- Directed by: Agradoot
- Written by: Tarasankar Bandyopadhyay
- Screenplay by: Gouriprasanna Majumder (Lyrics also) and Hindi Dialogues - Pandit Bhusan
- Based on: Bipasha novel by Tarashankar Bandopadhyay
- Starring: Uttam Kumar Suchitra Sen
- Cinematography: Bijoy Ghosh, Bibhuti Laha
- Edited by: Baidyanath Chatterjee
- Music by: Robin Chatterjee
- Production company: Chitra Prayojok
- Distributed by: Chandimata Films Private Limited
- Release date: 1 January 1962;
- Running time: 133 minutes
- Country: India
- Language: Bengali

= Bipasha (film) =

1962 film

Bipasha is a 1962 Indian Bengali-language drama film starring Uttam Kumar and Suchitra Sen. and directed by Agradoot. The film is based on a novel titled Bipasha by Sri Tarashankar Bandyopadhay.The story fleetingly describes the horror of riots in West Pakistan during the time of Partition of India.
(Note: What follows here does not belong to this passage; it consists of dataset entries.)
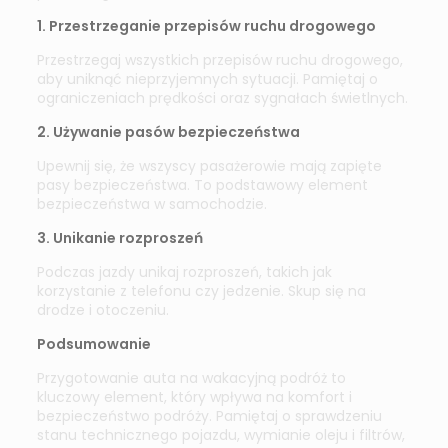
1. Przestrzeganie przepisów ruchu drogowego
Przestrzegaj wszystkich przepisów ruchu drogowego,
aby uniknąć nieprzyjemnych sytuacji. Pamiętaj o
ograniczeniach prędkości oraz sygnałach świetlnych.
2. Używanie pasów bezpieczeństwa
Upewnij się, że wszyscy pasażerowie mają zapięte
pasy bezpieczeństwa. To podstawowy element
bezpieczeństwa w samochodzie.
3. Unikanie rozproszeń
Podczas jazdy unikaj rozproszeń, takich jak
korzystanie z telefonu czy jedzenie. Skup się na
drodze i otoczeniu.
Podsumowanie
Przygotowanie auta na wakacyjną podróż to
kluczowy element, który wpływa na komfort i
bezpieczeństwo podróży. Pamiętaj o sprawdzeniu
stanu technicznego pojazdu, wymianie oleju i filtrów,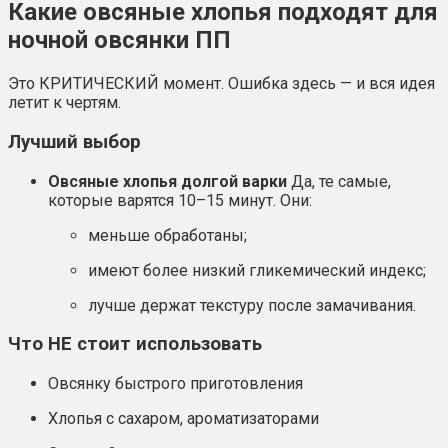
Какие овсяные хлопья подходят для
ночной овсянки ПП
Это КРИТИЧЕСКИЙ момент. Ошибка здесь — и вся идея
летит к чертям.
Лучший выбор
Овсяные хлопья долгой варки
Да, те самые,
которые варятся 10–15 минут. Они:
меньше обработаны;
имеют более низкий гликемический индекс;
лучше держат текстуру после замачивания.
Что НЕ стоит использовать
Овсянку быстрого приготовления
Хлопья с сахаром, ароматизаторами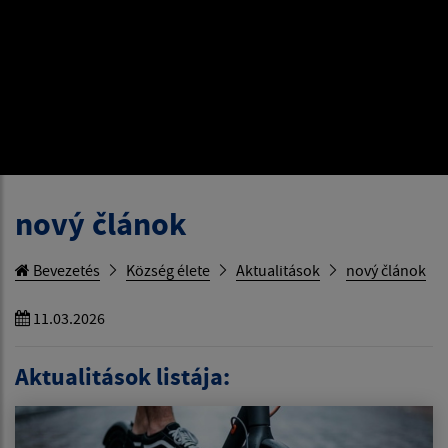
nový článok
Bevezetés
Község élete
Aktualitások
nový článok
11.03.2026
Aktualitások listája:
It is one of the many hit films in which Uttam Kumar and Suchitra Sen worked as a pair. The other cast members included Chhabi Biswas, Chhaya Devi, Pahari Sanyal, Jiben Bose and Tulsi Chakrabarti.

==Plot==
The storyline unfolds when Dibyendu Chattopadhyay (Uttam Kumar) the young engineer meets Bipasha Bhattacharya (Suchitra Sen) in today's Maithon. Their acquaintance soon reaches a stage when the young couple decide to get married. However, on the night of her marriage to Dibyendu the latter fails to turn up due to a message sent to him by his uncle. Bipasha finds out Dibyendu's uncle and tracks him to Allahabad. Bipasha later finds that there were allegations against the moral character of Dibyendu's mother (Chhaya Devi).
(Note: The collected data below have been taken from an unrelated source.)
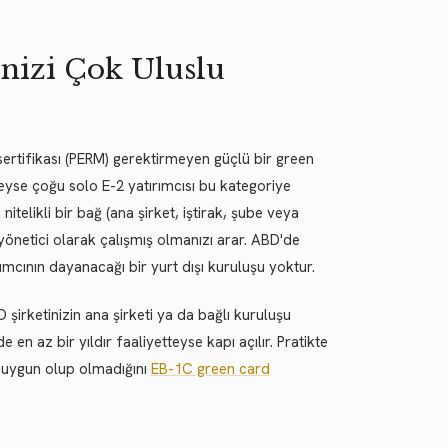
inizi Çok Uluslu
n sertifikası (PERM) gerektirmeyen güçlü bir green
kteyse çoğu solo E-2 yatırımcısı bu kategoriye
itelikli bir bağ (ana şirket, iştirak, şube veya
ıl yönetici olarak çalışmış olmanızı arar. ABD'de
rımcının dayanacağı bir yurt dışı kuruluşu yoktur.
BD şirketinizin ana şirketi ya da bağlı kuruluşu
en az bir yıldır faaliyetteyse kapı açılır. Pratikte
e uygun olup olmadığını
EB-1C green card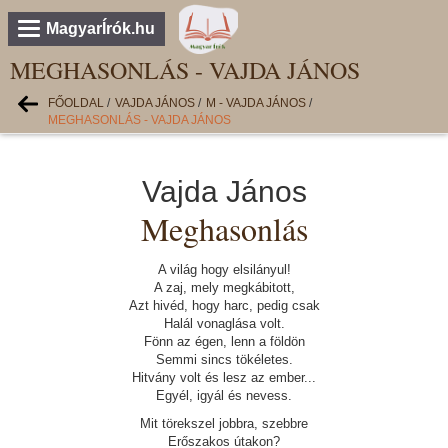
MagyarÍrók.hu
MEGHASONLÁS - VAJDA JÁNOS
FŐOLDAL
/
VAJDA JÁNOS
/
M - VAJDA JÁNOS
/
MEGHASONLÁS - VAJDA JÁNOS
Vajda János
Meghasonlás
A világ hogy elsilányul!
A zaj, mely megkábitott,
Azt hivéd, hogy harc, pedig csak
Halál vonaglása volt.
Fönn az égen, lenn a földön
Semmi sincs tökéletes.
Hitvány volt és lesz az ember...
Egyél, igyál és nevess.
Mit törekszel jobbra, szebbre
Erőszakos útakon?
The film revolves around the story of redemption of honour of Dibyendu's mother's in the eyes of society. It became known by the end of the film that Dibyendu's father (Chhabi Biswas) had been in an affair with and thereafter married an English girl. To save himself from being imprisoned for bigamy, he alleged that his wife (Dibyendu's mother) was unfaithful, and refused to acknowledge his own son (Dibyendu) as legitimate.

==Cast==
- Uttam Kumar as Dibyendu Chattopadhyay
- Suchitra Sen as Bipasha Bhattacharya
- Chhabi Biswas as Swamiji alias Dibyendu's father
- Chhaya Debi as Dibyendu's mother
- Nitish Mukherjee as Maternal Uncle to Dibyendu
- Pahari Sanyal as Barrister, a friend of Dibyendu's father
- Tulsi Chakrabarti as Paan Shop Owner
- Jiben Bose as Dibyendu's co-worker and a friend
- Lily Chakravarty as Jashoda, Bipasha's classmate and friend
- Kamal Mitra as Hardayal Singh

==Production==
For this role Mrs. Sen got the payment of rupees one lakh and became the highest paid actor/actress in Bengali cinema at that time, while Uttam Kumar got the payment of rupees eighty thousands. After this film Mrs. Sen permanently fixed her salary of one lakh.

==Soundtrack==

Songs
| No. | Title | Playback | Length |
|---|---|---|---|
| 1. | "Ami Swapne Tomay" | Sandhya Mukherjee | 3:17 |
| 2. | "Klantir Path" | Sandhya Mukherjee | 3:10 |
| 3. | "Rajani Pohalo" | Sandhya Mukherjee | 3:02 |
| Total length: |  |  | 9:29 |

==Reception==
This film become blockbuster hit and ran over 80 days in theaters and this is one of the biggest hit of Uttam Suchitra pair. The film become highest grossing Bengali film in 1962. In an article honoring the actors 35 years after Uttam Kumar's death, The Indian Express wrote "Suchitra Sen, Uttam Kumar heralded the golden era of Bengali cinema", and listed Bipasha as among their most popular films. The Telegraph listed it among the duo's "string of memorable hits", and when speaking the two as box office draws, The Pioneer listed at as among their biggest hits.